- Developer: Glu Mobile
- Publisher: Glu Mobile
- Platforms: iOS, Android
- Release: May 13, 2016
- Genre: Casual role-playing game

= Britney Spears: American Dream =

Role-playing game

Britney Spears: American Dream was a casual free-to-play role-playing game that was released on iOS and Android by the creators of Kim Kardashian: Hollywood, Glu Mobile. The game was released on May 13, 2016, in selected countries for testing, and released worldwide on May 18, 2016. In the game, the player's goal is to increase their fame and reputation, starting on the E-list and rising to the A-list. The game is fronted by American singer Britney Spears, featuring regular appearances from her character. The game was officially shut down May 13, 2022.

==Background==
The name of the game was derived from a lyric in Britney's song, "Piece of Me", where she sings "I'm miss american dream, since I was seventeen". The instrumental track for "Piece of Me" can also be heard in-game during some tasks.

==Plot==
The game opens with the player's character and Britney Spears in a flash-forward at Planet Hollywood during her Piece of Me residency, and they talk about how their career started. This flashes back to present-day in-game with them at Microbe Music where they are working, and their boss, Wallace, asks them to restock the CDs. Then, the player's character's best friend Sara Williams calls and alerts them of Britney's presence at Starbeans.

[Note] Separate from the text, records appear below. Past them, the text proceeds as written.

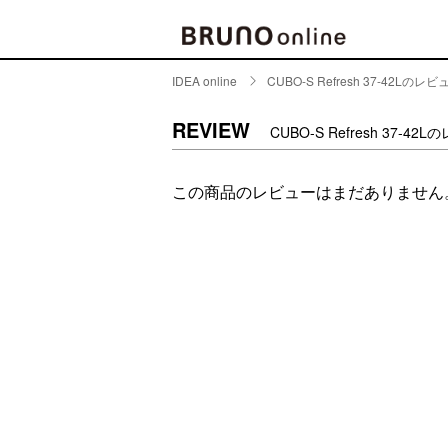
IDEA online
CUBO-S Refresh 37-42Lのレビ
BRAND
CATE
REVIEW
CUBO-S Refresh 37-42
キッチ
BRUNO
この商品のレビューはまだありません
キッ
MILESTO
食器
ブランド一覧
キッ
キッ
店舗一覧
ピクニ
CONTENTS
ラン
ラン
特集一覧
水筒
ランキング
その
コラム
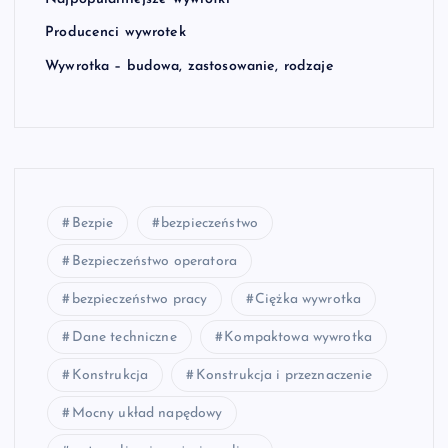
Producenci wywrotek
Wywrotka – budowa, zastosowanie, rodzaje
Bezpie
bezpieczeństwo
Bezpieczeństwo operatora
bezpieczeństwo pracy
Ciężka wywrotka
Dane techniczne
Kompaktowa wywrotka
Konstrukcja
Konstrukcja i przeznaczenie
Mocny układ napędowy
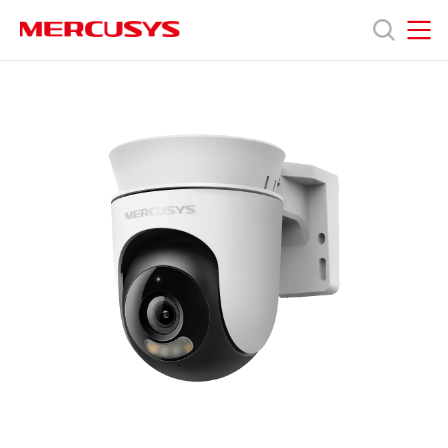
Click
to
skip
MERCUSYS
MERCUSYS
the
產
navigation
bar
品
技
術
支
援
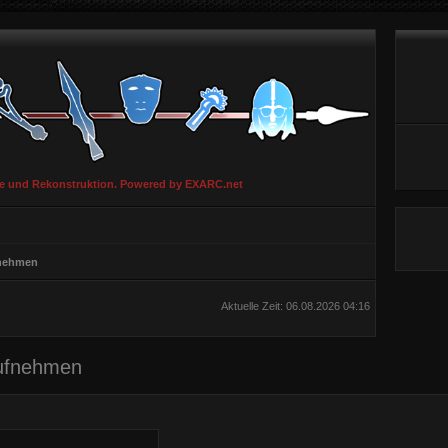
ie und Rekonstruktion. Powered by EXARC.net
fnehmen
Aktuelle Zeit: 06.08.2026 04:16
aufnehmen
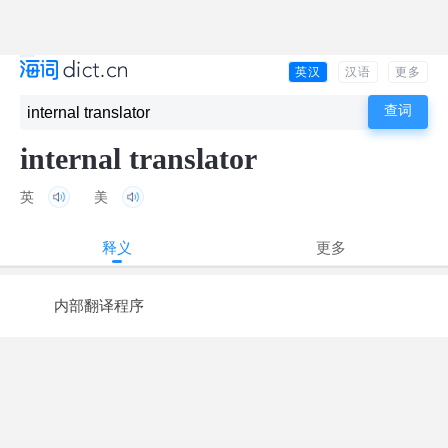
英汉
汉语
更多
internal translator
英
美
释义
更多
内部翻译程序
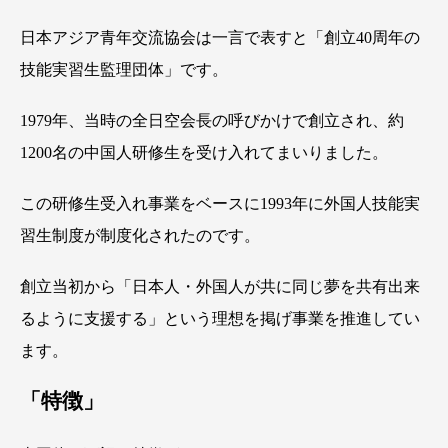
日本アジア青年交流協会は一言で表すと「創立40周年の
技能実習生監理団体」です。
1979年、当時の全日空会⻑の呼びかけで創立され、約
1200名の中国人研修生を受け入れてまいりました。
この研修生受入れ事業をベースに1993年に外国人技能実
習生制度が制度化されたのです。
創立当初から「日本人・外国人が共に同じ夢を共有出来
るように支援する」という理想を掲げ事業を推進してい
ます。
「特徴」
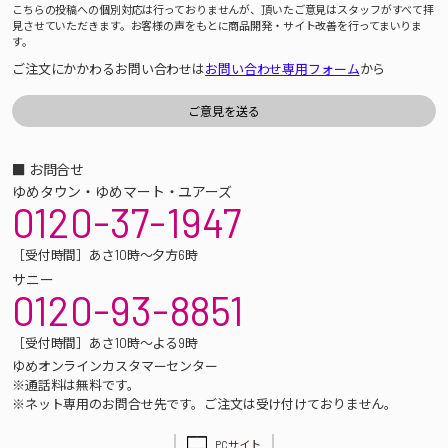
こちらの投稿への個別対応は行っておりませんが、頂いたご意見はスタッフがすべて拝
見させていただきます。お客様の声をもとに商品開発・サイト改善を行ってまいりま
す。
ご注文にかかわるお問い合わせは
お問い合わせ専用フォーム
から
■ お問合せ
ゆめタウン・ゆめマート・ユアーズ
0120-37-1947
［受付時間］あさ10時～夕方6時
サニー
0120-93-8851
［受付時間］あさ10時～よる9時
ゆめオンラインカスタマーセンター
※通話料は無料です。
※ネット専用のお問合せ先です。ご注文は受け付けておりません。
PCサイト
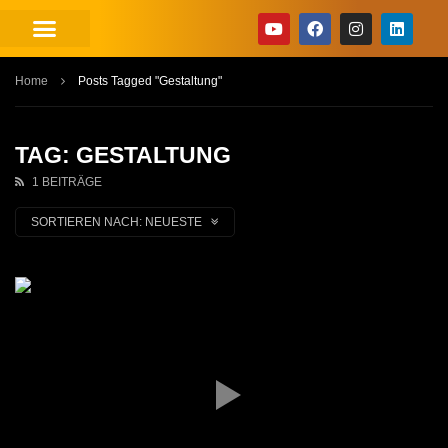
Home
Posts Tagged "Gestaltung"
TAG: GESTALTUNG
1 BEITRÄGE
SORTIEREN NACH:
NEUESTE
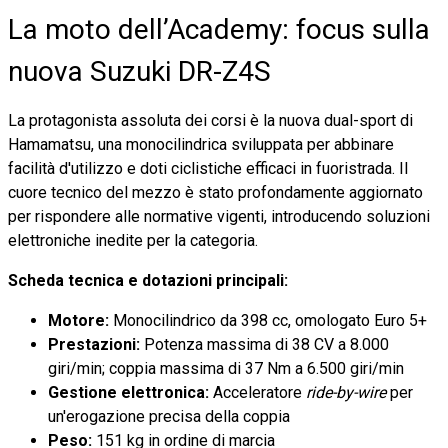
La moto dell’Academy: focus sulla
nuova Suzuki DR-Z4S
La protagonista assoluta dei corsi è la nuova dual-sport di
Hamamatsu, una monocilindrica sviluppata per abbinare
facilità d'utilizzo e doti ciclistiche efficaci in fuoristrada. Il
cuore tecnico del mezzo è stato profondamente aggiornato
per rispondere alle normative vigenti, introducendo soluzioni
elettroniche inedite per la categoria.
Scheda tecnica e dotazioni principali:
Motore:
Monocilindrico da 398 cc, omologato Euro 5+
Prestazioni:
Potenza massima di 38 CV a 8.000
giri/min; coppia massima di 37 Nm a 6.500 giri/min
Gestione elettronica:
Acceleratore
ride-by-wire
per
un'erogazione precisa della coppia
Peso:
151 kg in ordine di marcia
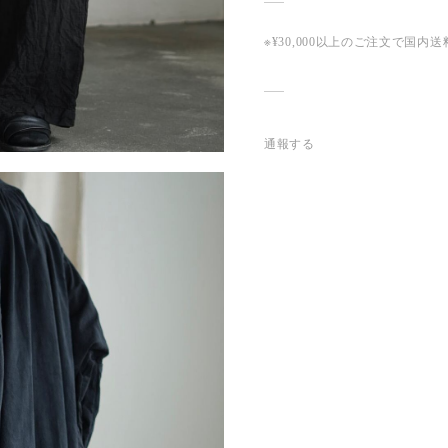
※¥30,000以上のご注文で国
通報する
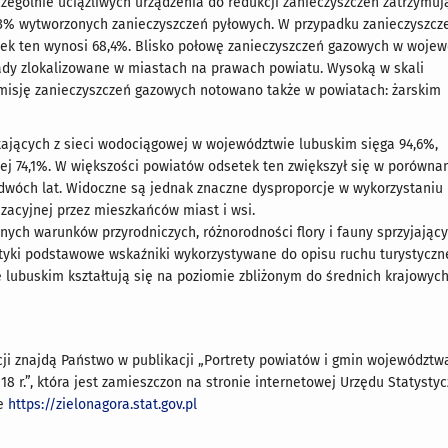
zególnie uciążliwych urządzenia do redukcji zanieczyszczeń zatrzymuj
9,3% wytworzonych zanieczyszczeń pyłowych. W przypadku zanieczyszcz
ek ten wynosi 68,4%. Blisko połowę zanieczyszczeń gazowych w wojew
ady zlokalizowane w miastach na prawach powiatu. Wysoką w skali
isję zanieczyszczeń gazowych notowano także w powiatach: żarskim
tających z sieci wodociągowej w województwie lubuskim sięga 94,6%,
nej 74,1%. W większości powiatów odsetek ten zwiększył się w porówna
dwóch lat. Widoczne są jednak znaczne dysproporcje w wykorzystaniu
lizacyjnej przez mieszkańców miast i wsi.
ych warunków przyrodniczych, różnorodności flory i fauny sprzyjając
styki podstawowe wskaźniki wykorzystywane do opisu ruchu turystyczn
lubuskim kształtują się na poziomie zbliżonym do średnich krajowych
ji znajdą Państwo w publikacji „Portrety powiatów i gmin województw
18 r.”, która jest zamieszczon na stronie internetowej Urzędu Statysty
ze
https://zielonagora.stat.gov.pl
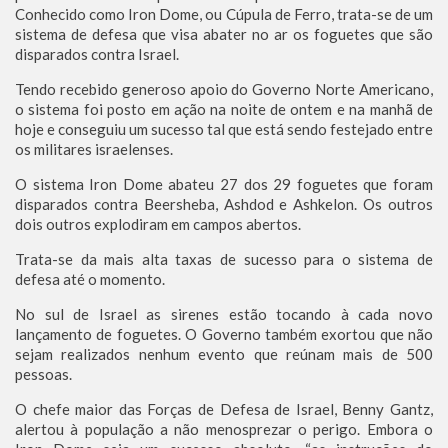
Conhecido como Iron Dome, ou Cúpula de Ferro, trata-se de um
sistema de defesa que visa abater no ar os foguetes que são
disparados contra Israel.
Tendo recebido generoso apoio do Governo Norte Americano,
o sistema foi posto em ação na noite de ontem e na manhã de
hoje e conseguiu um sucesso tal que está sendo festejado entre
os militares israelenses.
O sistema Iron Dome abateu 27 dos 29 foguetes que foram
disparados contra Beersheba, Ashdod e Ashkelon. Os outros
dois outros explodiram em campos abertos.
Trata-se da mais alta taxas de sucesso para o sistema de
defesa até o momento.
No sul de Israel as sirenes estão tocando à cada novo
lançamento de foguetes. O Governo também exortou que não
sejam realizados nenhum evento que reúnam mais de 500
pessoas.
O chefe maior das Forças de Defesa de Israel, Benny Gantz,
alertou à população a não menosprezar o perigo. Embora o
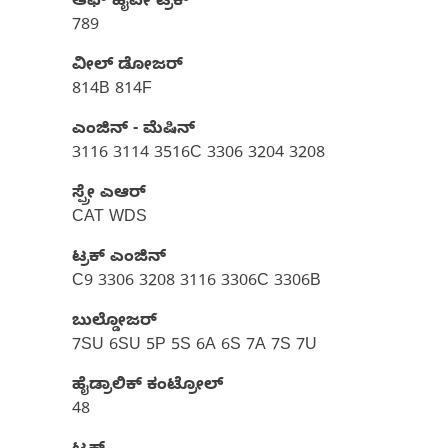
ಆಫ್ ಹೈವೇ ಟ್ರಕ್​
789
ವೀಲ್ ಡೋಜರ್​
814B 814F
ಎಂಜಿನ್ - ಮೆಷಿನ್
3116 3114 3516C 3306 3204 3208
ಸ್ಪ್ರೇ ಎಆರ್
CAT WDS
ಟ್ರಕ್ ಎಂಜಿನ್
C9 3306 3208 3116 3306C 3306B
ಬುಲ್ಡೋಜರ್
7SU 6SU 5P 5S 6A 6S 7A 7S 7U
ಹೈಡ್ರಾಲಿಕ್ ಕಂಟ್ರೋಲ್
48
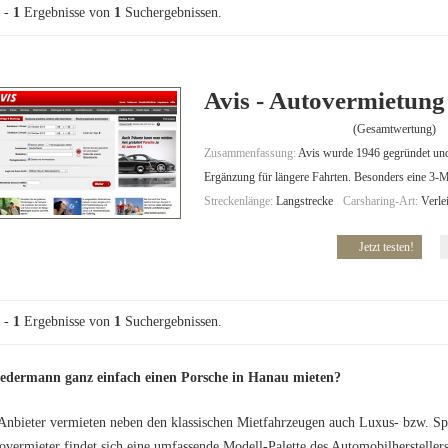
-
1
Ergebnisse von
1
Suchergebnissen.
Avis - Autovermietung
(Gesamtwertung)
Zusammenfassung:
Avis wurde 1946 gegründet und i
Ergänzung für längere Fahrten. Besonders eine 3-M
Streckenlänge:
Langstrecke
Carsharing-Art:
Verle
Jetzt testen!
-
1
Ergebnisse von
1
Suchergebnissen.
edermann ganz einfach einen Porsche in Hanau mieten?
Anbieter vermieten neben den klassischen Mietfahrzeugen auch Luxus- bzw. S
overmieter findet sich eine umfassende Modell-Palette des Automobilhersteller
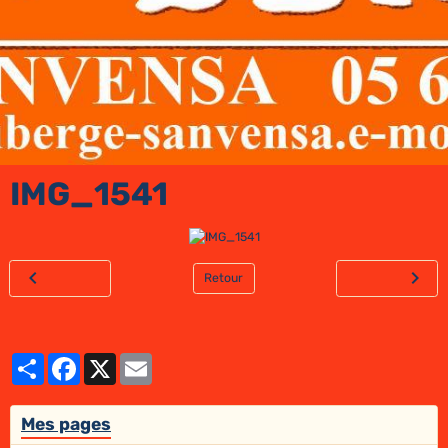
IMG_1541
Retour
Partager
Facebook
X
Email
Mes pages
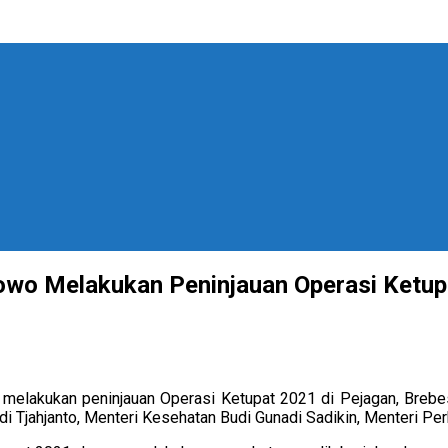
rabowo Melakukan Peninjauan Operasi Ketu
 melakukan peninjauan Operasi Ketupat 2021 di Pejagan, Brebes
i Tjahjanto, Menteri Kesehatan Budi Gunadi Sadikin, Menteri P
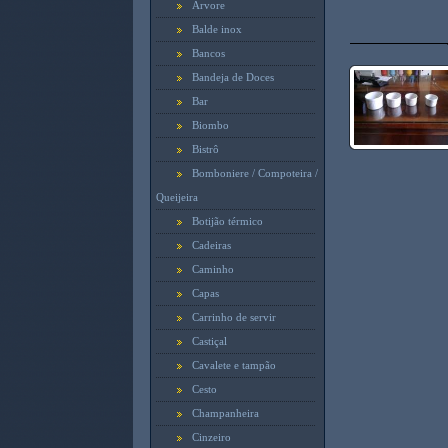
Arvore
Balde inox
Bancos
Bandeja de Doces
Bar
Biombo
Bistrô
Bomboniere / Compoteira /
Queijeira
Botijão térmico
Cadeiras
Caminho
Capas
Carrinho de servir
Castiçal
Cavalete e tampão
Cesto
Champanheira
Cinzeiro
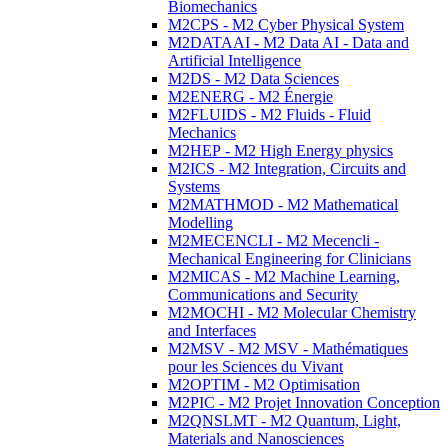
Biomechanics
M2CPS - M2 Cyber Physical System
M2DATAAI - M2 Data AI - Data and
Artificial Intelligence
M2DS - M2 Data Sciences
M2ENERG - M2 Énergie
M2FLUIDS - M2 Fluids - Fluid
Mechanics
M2HEP - M2 High Energy physics
M2ICS - M2 Integration, Circuits and
Systems
M2MATHMOD - M2 Mathematical
Modelling
M2MECENCLI - M2 Mecencli -
Mechanical Engineering for Clinicians
M2MICAS - M2 Machine Learning,
Communications and Security
M2MOCHI - M2 Molecular Chemistry
and Interfaces
M2MSV - M2 MSV - Mathématiques
pour les Sciences du Vivant
M2OPTIM - M2 Optimisation
M2PIC - M2 Projet Innovation Conception
M2QNSLMT - M2 Quantum, Light,
Materials and Nanosciences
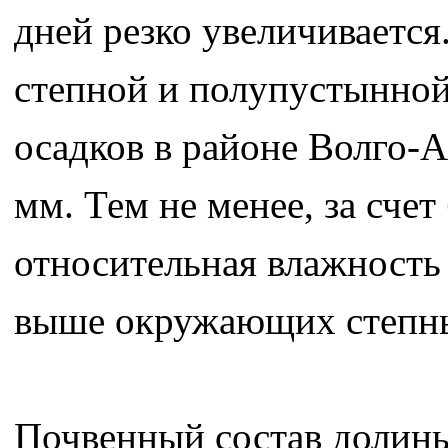
дней резко увеличивается
степной и полупустынной 
осадков в районе Волго-
мм. Тем не менее, за сче
относительная влажность 
выше окружающих степны
Почвенный состав долины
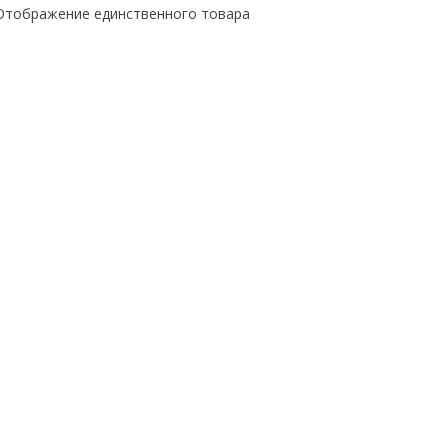
Отображение единственного товара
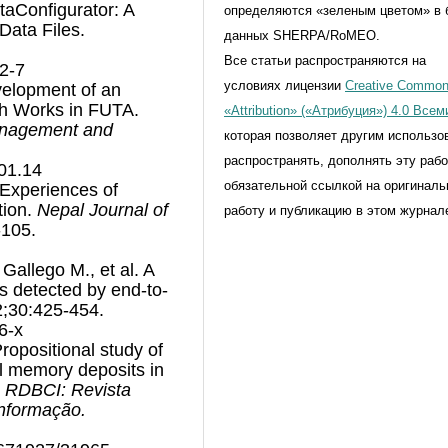
etaConfigurator: A
определяются «зеленым цветом» в 
Data Files.
данных SHERPA/RoMEO.
Все статьи распространяются на
2-7
условиях лицензии
Creative Commo
evelopment of an
ch Works in FUTA.
«Attribution» («Атрибуция») 4.0 Все
Management and
которая позволяет другим использо
распространять, дополнять эту рабо
701.14
обязательной ссылкой на оригинал
 Experiences of
tion.
Nepal Journal of
работу и публикацию в этом журнал
-105.
allego M., et al. A
ns detected by end-to-
2;30:425-454.
6-x
ropositional study of
al memory deposits in
.
RDBCI: Revista
Informação.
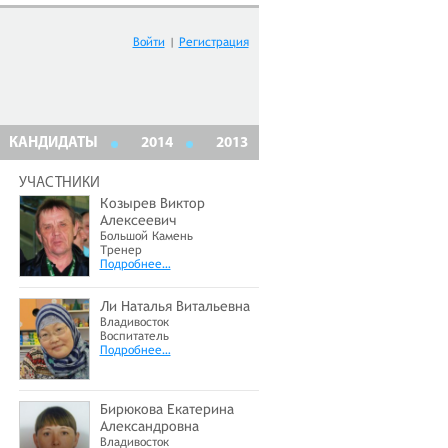
Войти
|
Регистрация
КАНДИДАТЫ
2014
2013
УЧАСТНИКИ
Козырев Виктор
Алексеевич
Большой Камень
Тренер
Подробнее…
Ли Наталья Витальевна
Владивосток
Воспитатель
Подробнее…
Бирюкова Екатерина
Александровна
Владивосток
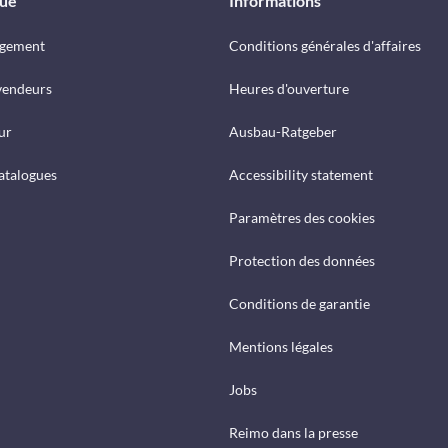
que
Informations
rgement
Conditions générales d'affaires
vendeurs
Heures d'ouverture
ur
Ausbau-Ratgeber
catalogues
Accessibility statement
Paramètres des cookies
Protection des données
Conditions de garantie
Mentions légales
Jobs
Reimo dans la presse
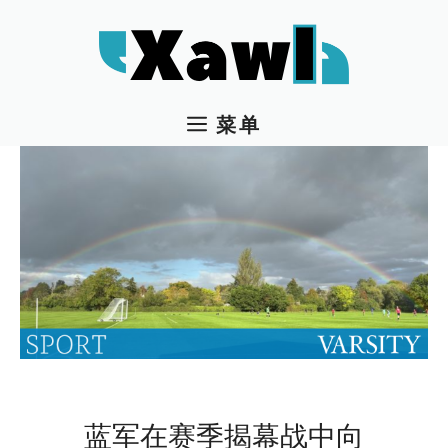
跳
至
内
容
菜单
蓝军在赛季揭幕战中向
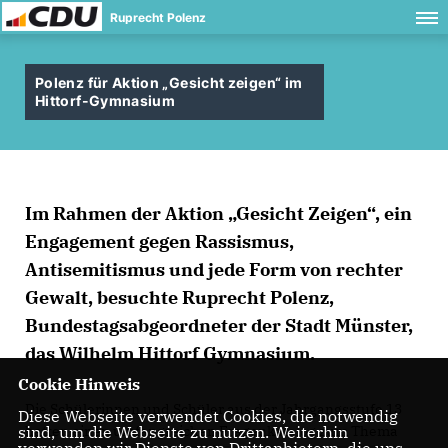
Ruprecht Polenz
Polenz für Aktion „Gesicht zeigen“ im
Hittorf-Gymnasium
Im Rahmen der Aktion „Gesicht Zeigen“, ein
Engagement gegen Rassismus,
Antisemitismus und jede Form von rechter
Gewalt, besuchte Ruprecht Polenz,
Bundestagsabgeordneter der Stadt Münster,
das Wilhelm Hittorf Gymnasium.
Cookie Hinweis
Die Schülerinnen und Schüler aus der Jahrgangsstufe 13
Diese Webseite verwendet Cookies, die notwendig
hatten einen umfangreichen Fragenkatalog zum Thema
sind, um die Webseite zu nutzen. Weiterhin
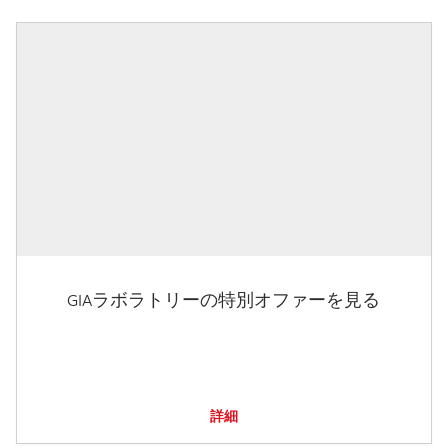
GIAラボラトリーの特別オファーを見る
詳細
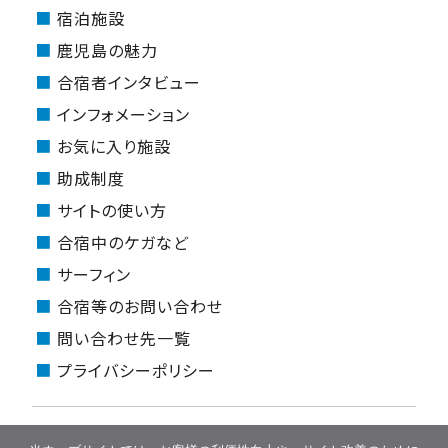
宿泊施設
鹿児島の魅力
合宿者インタビュー
インフォメーション
お気に入り施設
助成制度
サイトの使い方
合宿中のケガなど
サーフィン
合宿等のお問い合わせ
問い合わせ先一覧
プライバシーポリシー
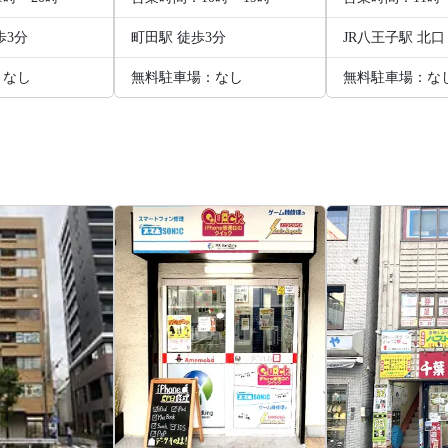
歩3分
町田駅 徒歩3分
JR八王子駅 北口
：なし
無料駐車場：なし
無料駐車場：な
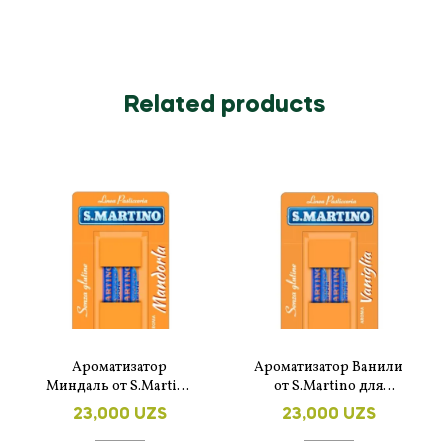
Related products
Ароматизатор
Ароматизатор Ванили
Миндаль от S.Martino
от S.Martino для
для выпечки.
выпечки.
23,000
UZS
23,000
UZS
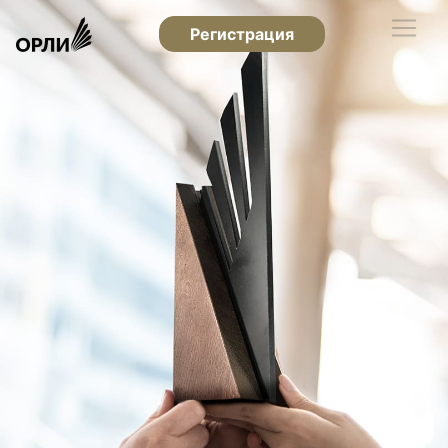
Регистрация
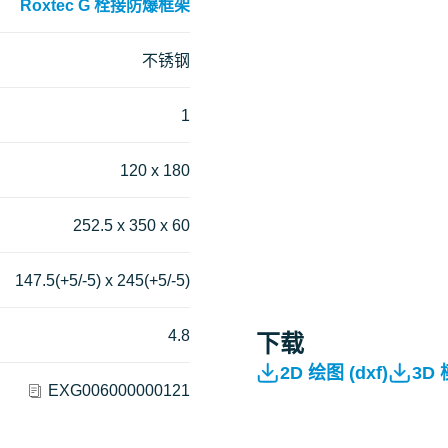
Roxtec G 栓接防爆框架
不锈钢
1
120 x 180
252.5 x 350 x 60
147.5(+5/-5) x 245(+5/-5)
4.8
下载
2D 绘图 (dxf)
3D
EXG006000000121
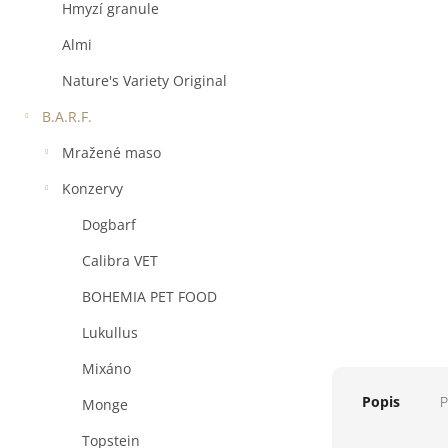
a
Hmyzí granule
n
e
Almi
l
Nature's Variety Original
B.A.R.F.
Mražené maso
Konzervy
Dogbarf
Calibra VET
BOHEMIA PET FOOD
Lukullus
Mixáno
Popis
P
Monge
Topstein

The player's character asks Wallace to leave early, which he agrees on, and the player's character visits Starbeans to see Britney ordering a Strawberry Whippaccino. They then ask the barista, Astrid to sing at the open mic. She agrees, and they perform for Britney. She tells the player's character that she loves their voice, and invites them to a party at String to meet some important people.

At String, she introduces the player's character to Anne Means, a powerful talent manager. Anne tells them to get a gig at The Venom Room, and then follow up with her, so they are off to the Venom Room. They see Della Jackson there looking for a replacement for Aston Kole, who was a no-show. The player's character convinces her to let them perform in Aston's place, and once they do, they gain their first fans.

However, when they go outside, they get into a heated argument with Aston, who then becomes their rival in the game. After these events, the player's character heads to Anne's office for an audition. She agrees to represent them and tells them to record a single at Sound Town, so they record their debut single immediately, and soon they are charting on the global charts - this is the beginning of their path to fame.

==Gameplay==
In Britney Spears: American Dream, players aim to increase their reputation by customizing pop stars-in-the-making and bring them up from performing local gigs to climbing the ladder of success with all the business' glitz and glamor. Users record hit singles, design their own single cover art, dine at Koi Restaurant, fend off rival singers and perform at a range of venues from the local coffee shop all the way up to Spears' stage at the Planet Hollywood in Las Vegas.